- [Work instruction] Transcribe the records that follow in their entirety, omitting any pictures.

- [Stored data]
--------------------

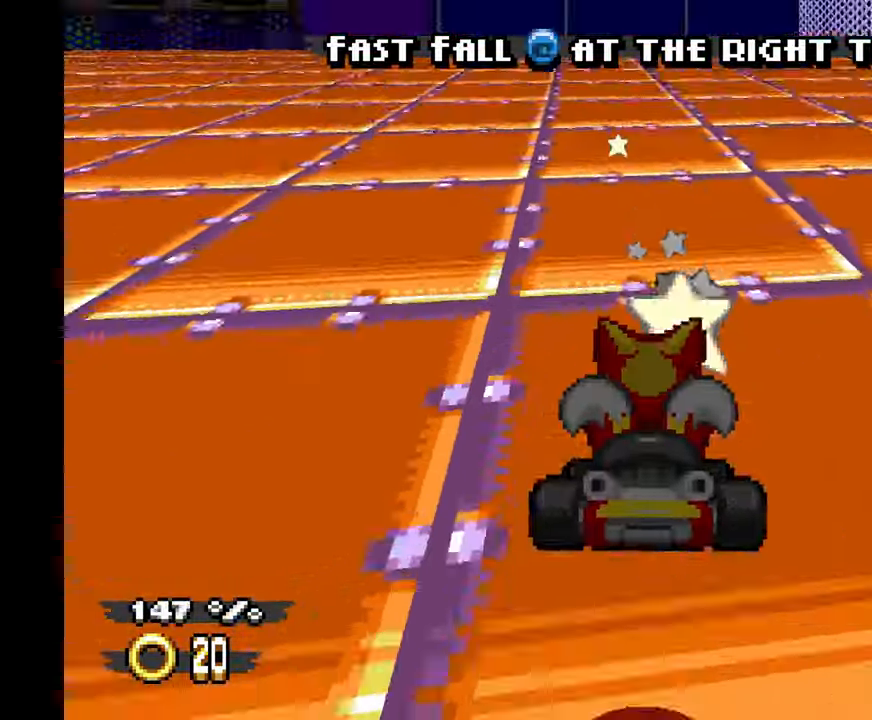
Gameplay with a controller (Xbox layout); each line is a JSON object with the inputs held at the frame after it (dt_ms = milliseconds from this image to that frame). "events" lists button and stick changes between this image and that frame as [ms after this image, input, new state], when the widget could be followed in between. Not read: C HOME L2 L3 R1 R2 R3 START TOUCHPAD X Y.
{"dt_ms": 500, "buttons": [], "left_stick": "up-left", "events": [[317, "A", "up"], [450, "left_stick", "up-left"]]}
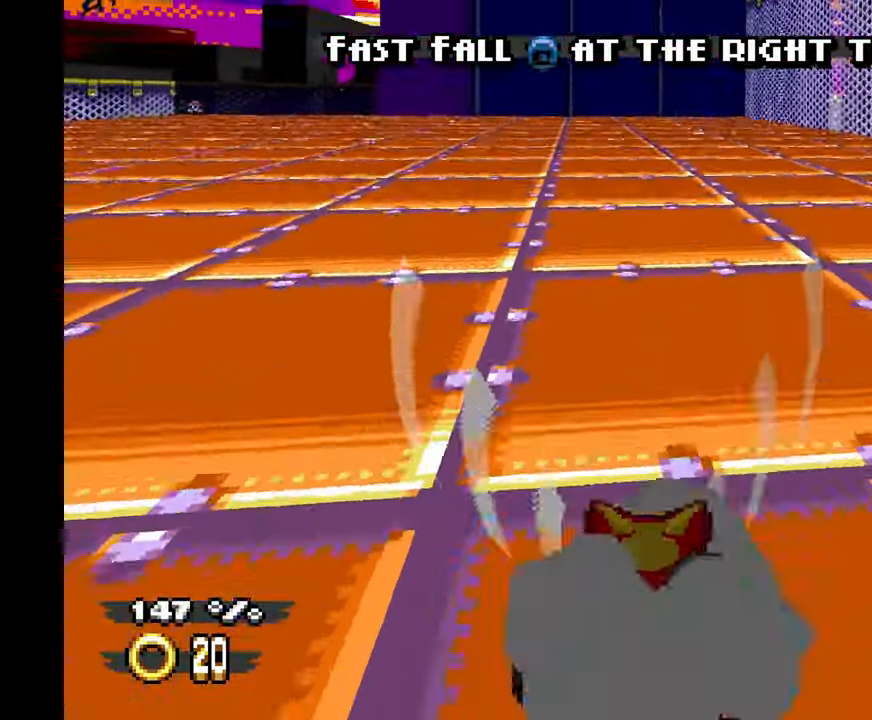
{"dt_ms": 1000, "buttons": [], "left_stick": "left", "events": [[267, "left_stick", "center"], [784, "left_stick", "left"]]}
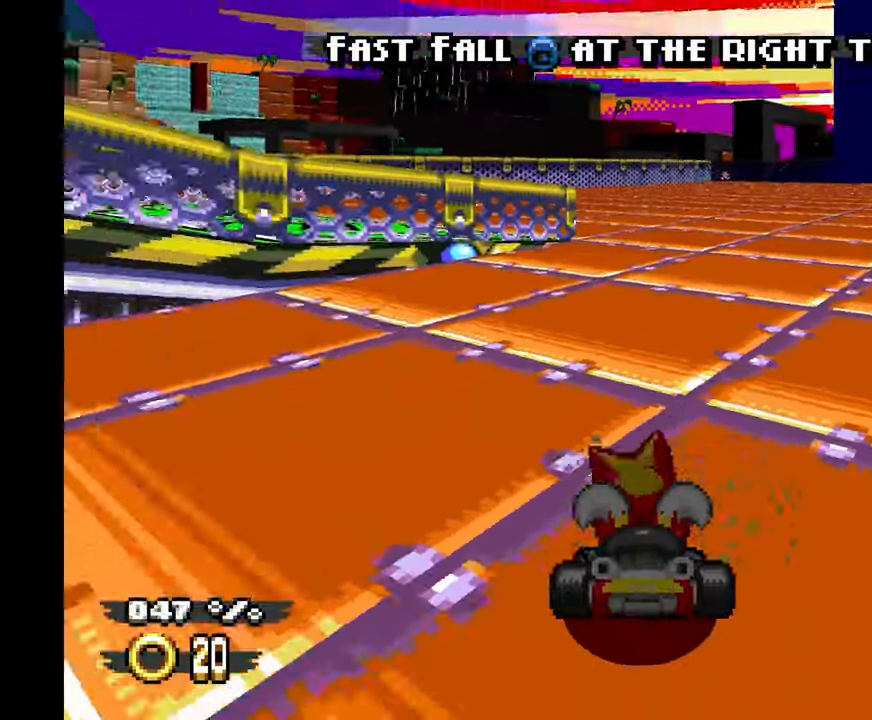
{"dt_ms": 500, "buttons": ["A"], "left_stick": "right", "events": [[184, "A", "down"], [266, "left_stick", "right"]]}
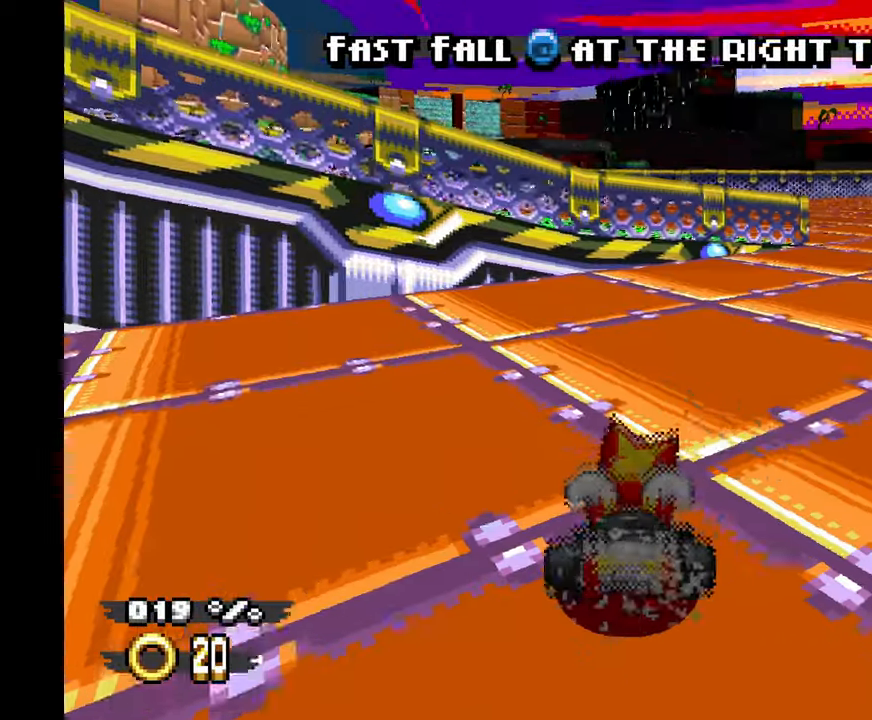
{"dt_ms": 500, "buttons": ["A"], "left_stick": "center", "events": [[200, "left_stick", "up-right"], [400, "left_stick", "center"]]}
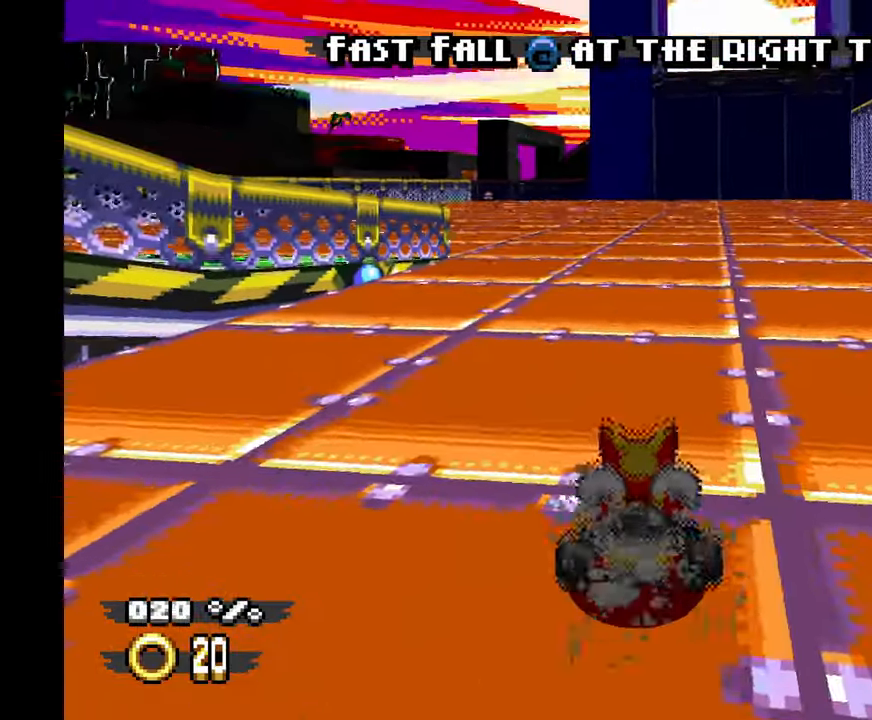
{"dt_ms": 1000, "buttons": ["A"], "left_stick": "left"}
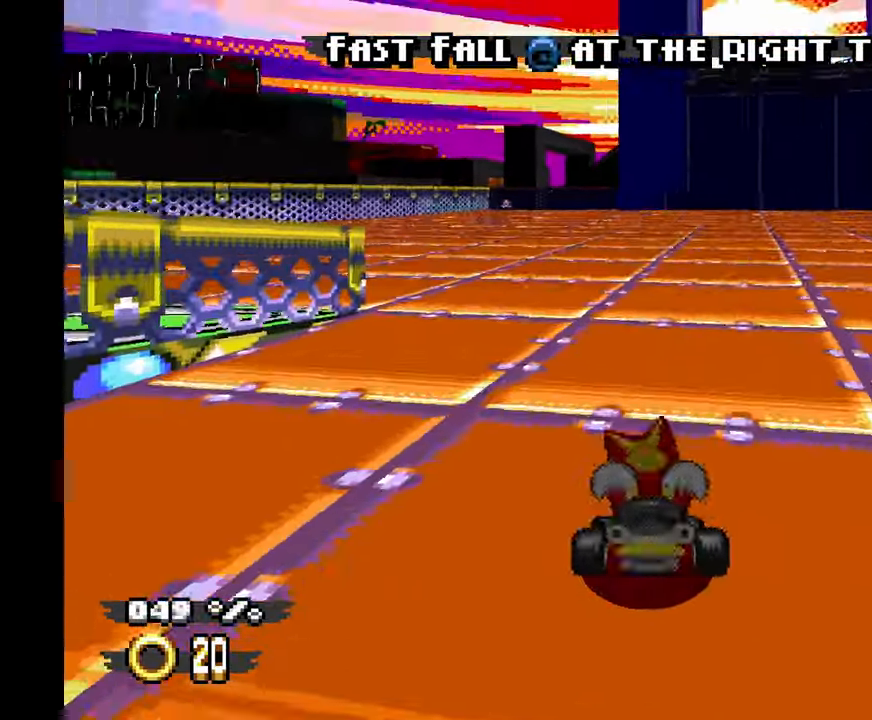
{"dt_ms": 500, "buttons": ["A"], "left_stick": "left", "events": [[316, "A", "up"], [466, "A", "down"]]}
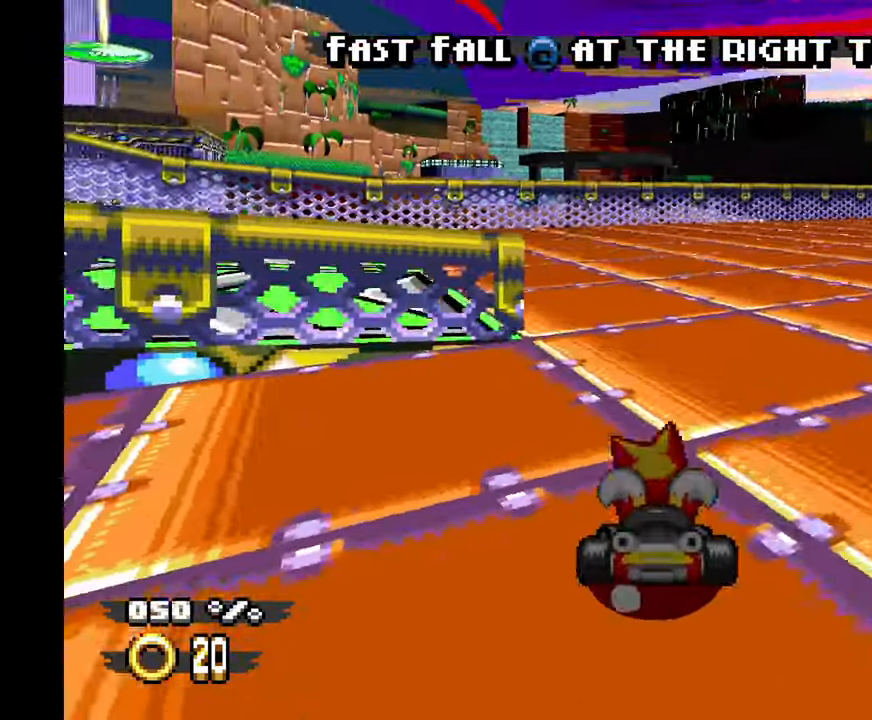
{"dt_ms": 500, "buttons": ["A"], "left_stick": "up-left", "events": [[316, "left_stick", "up-left"]]}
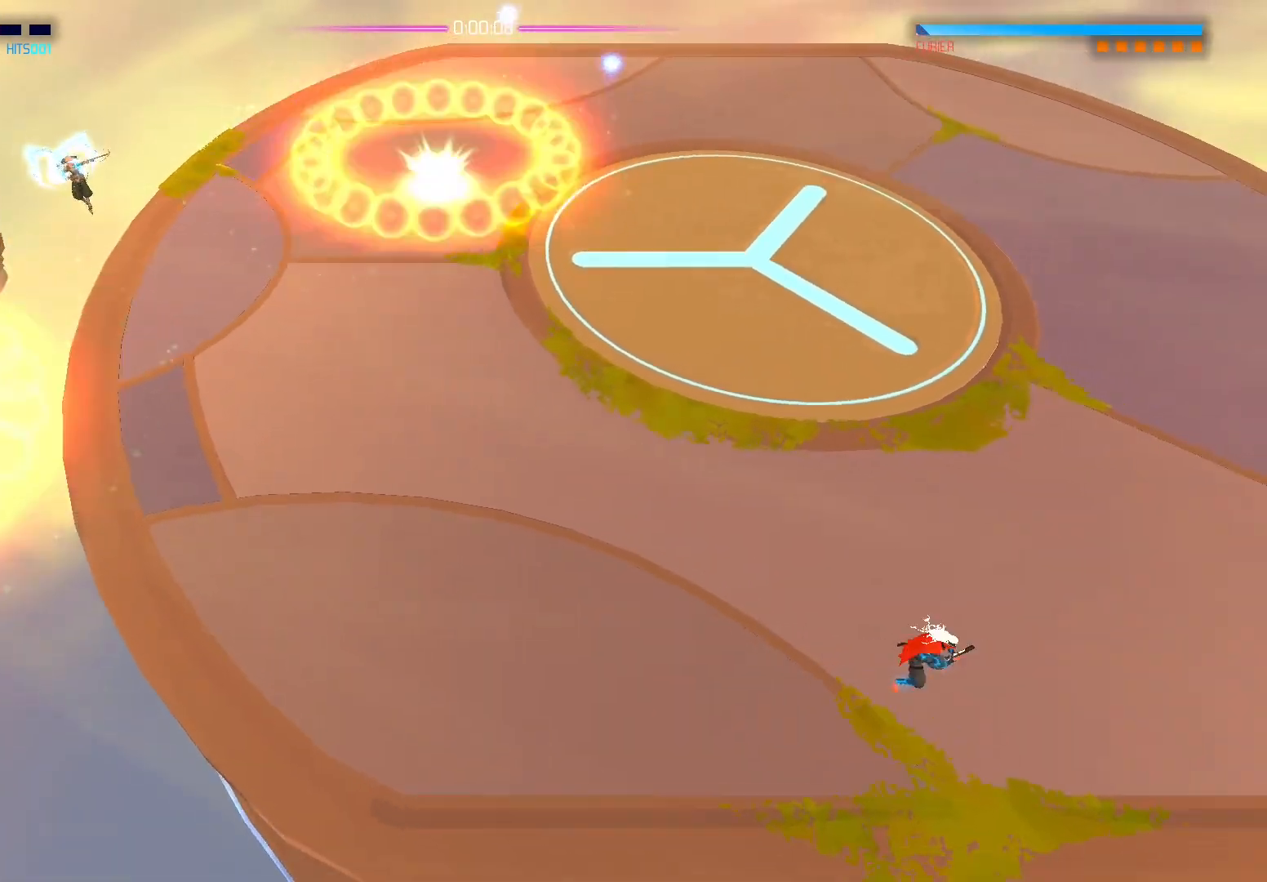
Gameplay with a controller (Xbox layout); each line is a JSON object with the inputs held at the frame after it. "events" lists button and stick changes between this image and that frame as [ms after this image, input, new state], when the widget could be followed in between.
{"buttons": [], "left_stick": "right", "right_stick": "center", "events": [[317, "left_stick", "right"]]}
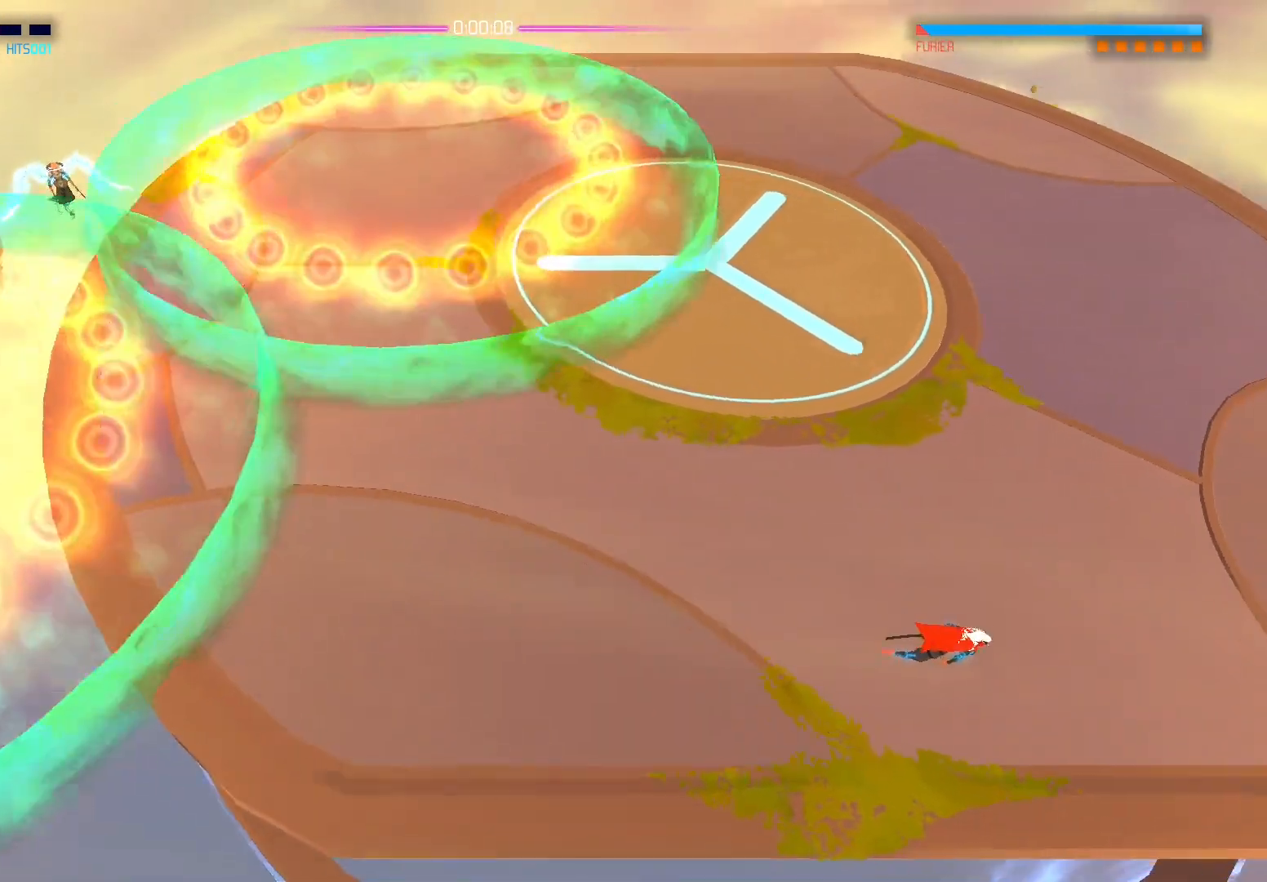
{"buttons": [], "left_stick": "left", "right_stick": "center", "events": [[500, "left_stick", "left"]]}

--------------------

- [Response]
Gameplay with a controller (Xbox layout); each line is a JSON object with the inputs held at the frame after it (dt_ms = milliseconds from this image to that frame). "events" lists button and stick changes between this image and that frame as [ms after this image, input, new state], when the widget could be followed in between. Not read: C HOME L2 L3 R1 R2 R3 START TOUCHPAD X Y.
{"dt_ms": 500, "buttons": [], "left_stick": "up-left", "events": [[317, "A", "up"], [450, "left_stick", "up-left"]]}
{"dt_ms": 1000, "buttons": [], "left_stick": "left", "events": [[267, "left_stick", "center"], [784, "left_stick", "left"]]}
{"dt_ms": 500, "buttons": ["A"], "left_stick": "right", "events": [[184, "A", "down"], [266, "left_stick", "right"]]}
{"dt_ms": 500, "buttons": ["A"], "left_stick": "center", "events": [[200, "left_stick", "up-right"], [400, "left_stick", "center"]]}
{"dt_ms": 1000, "buttons": ["A"], "left_stick": "left"}
{"dt_ms": 500, "buttons": ["A"], "left_stick": "left", "events": [[316, "A", "up"], [466, "A", "down"]]}
{"dt_ms": 500, "buttons": ["A"], "left_stick": "up-left", "events": [[316, "left_stick", "up-left"]]}
Gameplay with a controller (Xbox layout); each line is a JSON object with the inputs held at the frame after it. "events" lists button and stick changes between this image and that frame as [ms after this image, input, new state], when the widget could be followed in between.
{"buttons": [], "left_stick": "right", "right_stick": "center", "events": [[317, "left_stick", "right"]]}
{"buttons": [], "left_stick": "left", "right_stick": "center", "events": [[500, "left_stick", "left"]]}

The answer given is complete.